Burbank Studios sat on a 51 acre plot of land which Walt would fill with several buildings. His aim was to build a self-sufficient production company in a campus like setting. Walt left nothing to chance and was involved in every aspect of the design from the buildings' layouts to the designers' chairs. The main "campus" had several buildings: Animation, Inking & Painting, Camera and Cutting.
It was at the Burbank Studios that Walt made most of his films including Fantasia, Bambi, Cinderella, Alice, and Peter Pan. Stage 1, the first to be built, was the site for the filming of Fantasia. Stage 2, one of the biggest stages ever at 31,000 square feet, was home to the Mickey Mouse Club. Stage 3 was the site for the filming of 20,000 Leagues Under the Sea. And Stage 4 was the location for the making of Darby O'Gill and the Little People.
Burbank Studios had a back lot full of shops punctuated by a water tower complete with Mickey Mouse. The Machine Shop was the location for the building of autos, trains, boats, etc, for Disneyland which opened in 1955. The Staff Shop is where the molds and casts were made for movies. The Electric and Plumbing Shop was self-explanatory. The Special Effects Shop housed everything from spaceships to flying cars to armor. The back lot also had a Paint Shop, Sign Graphics shop, Craft Services Shop and Mill. Finally, the back lot was used to build exterior sets for movies such as Love Bug, The Apple Dumpling Gang and 20,000 Leagues Under the Sea, among others.

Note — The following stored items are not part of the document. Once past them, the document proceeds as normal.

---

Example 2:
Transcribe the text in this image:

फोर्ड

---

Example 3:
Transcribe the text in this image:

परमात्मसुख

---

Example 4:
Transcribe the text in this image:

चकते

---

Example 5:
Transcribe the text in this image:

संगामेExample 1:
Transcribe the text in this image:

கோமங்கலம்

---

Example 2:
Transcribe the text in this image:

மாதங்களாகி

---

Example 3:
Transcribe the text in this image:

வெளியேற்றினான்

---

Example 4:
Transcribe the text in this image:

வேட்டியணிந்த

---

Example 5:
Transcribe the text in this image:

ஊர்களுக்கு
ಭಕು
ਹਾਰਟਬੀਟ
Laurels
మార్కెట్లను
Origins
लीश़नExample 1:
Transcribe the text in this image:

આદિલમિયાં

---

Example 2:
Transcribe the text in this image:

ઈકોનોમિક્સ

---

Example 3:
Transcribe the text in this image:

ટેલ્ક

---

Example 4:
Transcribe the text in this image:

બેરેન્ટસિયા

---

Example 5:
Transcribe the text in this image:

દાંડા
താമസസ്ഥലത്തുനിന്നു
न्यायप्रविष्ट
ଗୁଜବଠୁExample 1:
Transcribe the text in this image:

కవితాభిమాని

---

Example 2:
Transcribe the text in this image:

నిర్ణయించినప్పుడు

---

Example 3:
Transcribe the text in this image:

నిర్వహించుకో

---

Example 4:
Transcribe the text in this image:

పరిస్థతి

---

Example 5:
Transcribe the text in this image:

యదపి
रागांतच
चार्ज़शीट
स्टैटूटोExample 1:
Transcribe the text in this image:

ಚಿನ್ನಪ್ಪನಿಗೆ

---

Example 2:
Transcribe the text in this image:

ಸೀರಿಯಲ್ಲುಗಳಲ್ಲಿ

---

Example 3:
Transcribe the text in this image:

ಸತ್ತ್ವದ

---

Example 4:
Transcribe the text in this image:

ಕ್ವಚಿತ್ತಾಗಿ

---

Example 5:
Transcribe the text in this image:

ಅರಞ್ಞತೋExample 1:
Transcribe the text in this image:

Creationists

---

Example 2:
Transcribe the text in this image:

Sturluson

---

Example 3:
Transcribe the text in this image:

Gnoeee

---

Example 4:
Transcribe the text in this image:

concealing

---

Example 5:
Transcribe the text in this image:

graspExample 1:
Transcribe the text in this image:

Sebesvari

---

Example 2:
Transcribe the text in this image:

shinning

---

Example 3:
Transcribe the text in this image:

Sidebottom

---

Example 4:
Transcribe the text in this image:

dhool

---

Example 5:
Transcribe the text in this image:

Burbank also had a Main Theater used for sound dubbing and screening. Three stages were built beside it. Stage A was used for scoring while Stages B and C were used for sound for the animated films.

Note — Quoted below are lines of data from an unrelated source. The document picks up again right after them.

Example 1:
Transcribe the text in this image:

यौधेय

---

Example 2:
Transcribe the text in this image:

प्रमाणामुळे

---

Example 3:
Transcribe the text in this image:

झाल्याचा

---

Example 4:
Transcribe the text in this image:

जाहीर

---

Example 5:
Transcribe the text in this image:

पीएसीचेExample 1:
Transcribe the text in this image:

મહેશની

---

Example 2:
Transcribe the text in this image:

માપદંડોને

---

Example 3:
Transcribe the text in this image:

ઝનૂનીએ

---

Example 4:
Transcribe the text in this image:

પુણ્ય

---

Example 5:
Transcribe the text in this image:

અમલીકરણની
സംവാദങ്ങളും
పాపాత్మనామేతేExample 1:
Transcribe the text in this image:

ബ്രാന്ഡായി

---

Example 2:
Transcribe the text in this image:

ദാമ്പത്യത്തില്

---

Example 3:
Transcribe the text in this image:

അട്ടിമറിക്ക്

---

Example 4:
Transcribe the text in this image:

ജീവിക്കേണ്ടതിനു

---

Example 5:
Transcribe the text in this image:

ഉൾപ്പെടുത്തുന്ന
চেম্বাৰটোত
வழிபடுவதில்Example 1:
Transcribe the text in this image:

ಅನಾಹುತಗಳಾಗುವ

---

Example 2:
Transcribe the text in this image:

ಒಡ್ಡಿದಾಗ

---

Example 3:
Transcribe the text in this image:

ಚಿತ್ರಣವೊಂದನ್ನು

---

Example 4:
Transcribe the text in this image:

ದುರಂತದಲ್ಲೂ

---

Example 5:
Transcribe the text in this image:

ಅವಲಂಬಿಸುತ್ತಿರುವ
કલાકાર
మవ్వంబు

All was not peachy, though, at Burbank Studios in those early days. Some artists claimed that the new studios were "cold, sterile and lacked charm". They missed their old, more intimate surroundings at Hyperion. Furthermore, they were only getting paid $15 a week for their services. Rather than an ostentatious building, "the average Depression-era artist would have been happy with a few extra bucks." (Amid Amidi) It was only 18 months after Walt and his staff moved in to the Burbank Studios that the artists went on strike, a dispute that almost killed the company.
Bitter after the strike, Walt remained at a distance from most of his employees. Even so, he persevered and made dozens of pictures in the new studio. Burbank Studios would be Walt's home until he passed away in 1966. Today you may take a tour there and see where all the movie-making magic happened.